§ **EXERCISE OBJECTIVE**: List each line below that contains the word "bằng". Only matches with the same case count.

§ **RECORDS TO PROCESS**:
* * *
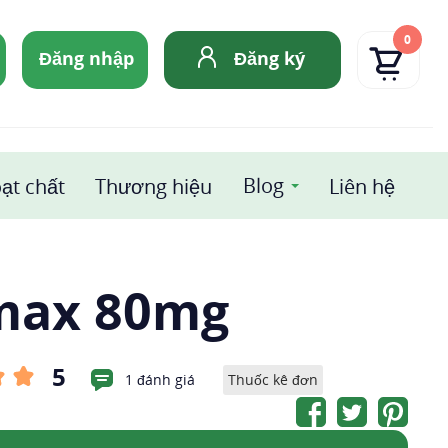
0
Đăng nhập
Đăng ký
Blog
ạt chất
Thương hiệu
Liên hệ
max 80mg
5
1 đánh giá
Thuốc kê đơn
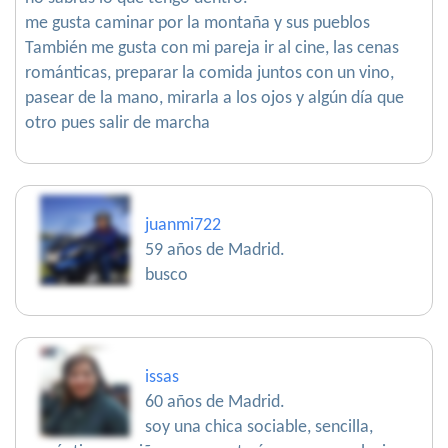
me gusta caminar por la montaña y sus pueblos
También me gusta con mi pareja ir al cine, las cenas
románticas, preparar la comida juntos con un vino,
pasear de la mano, mirarla a los ojos y algún día que
otro pues salir de marcha
juanmi722
59 años de Madrid.
busco
issas
60 años de Madrid.
soy una chica sociable, sencilla,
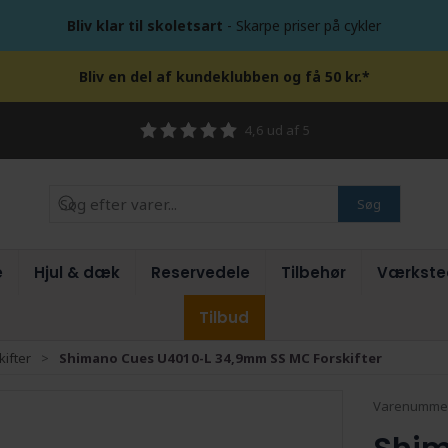
Bliv klar til skoletsart
- Skarpe priser på cykler
Bliv en del af kundeklubben og få 50 kr.*
4,6 ud af 5
Søg
e
Hjul & dæk
Reservedele
Tilbehør
Værkste
Tilbud
kifter
Shimano Cues U4010-L 34,9mm SS MC Forskifter
Varenumme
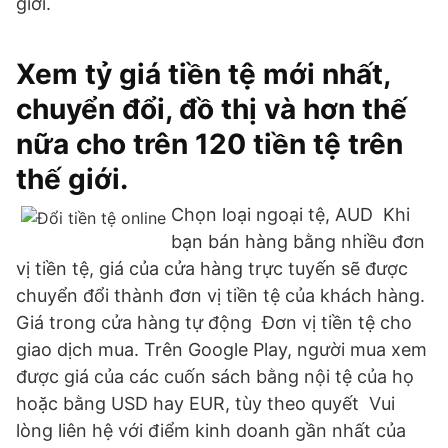
giới.
Xem tỷ giá tiền tệ mới nhất,
chuyển đổi, đồ thị và hơn thế
nữa cho trên 120 tiền tệ trên
thế giới.
Chọn loại ngoại tệ, AUD Khi
bạn bán hàng bằng nhiều đơn
vị tiền tệ, giá của cửa hàng trực tuyến sẽ được
chuyển đổi thành đơn vị tiền tệ của khách hàng.
Giá trong cửa hàng tự động Đơn vị tiền tệ cho
giao dịch mua. Trên Google Play, người mua xem
được giá của các cuốn sách bằng nội tệ của họ
hoặc bằng USD hay EUR, tùy theo quyết Vui
lòng liên hệ với điểm kinh doanh gần nhất của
* * *
§ **ANSWER FOR THIS EXERCISE**:
bạn bán hàng bằng nhiều đơn
được giá của các cuốn sách bằng nội tệ của họ
hoặc bằng USD hay EUR, tùy theo quyết Vui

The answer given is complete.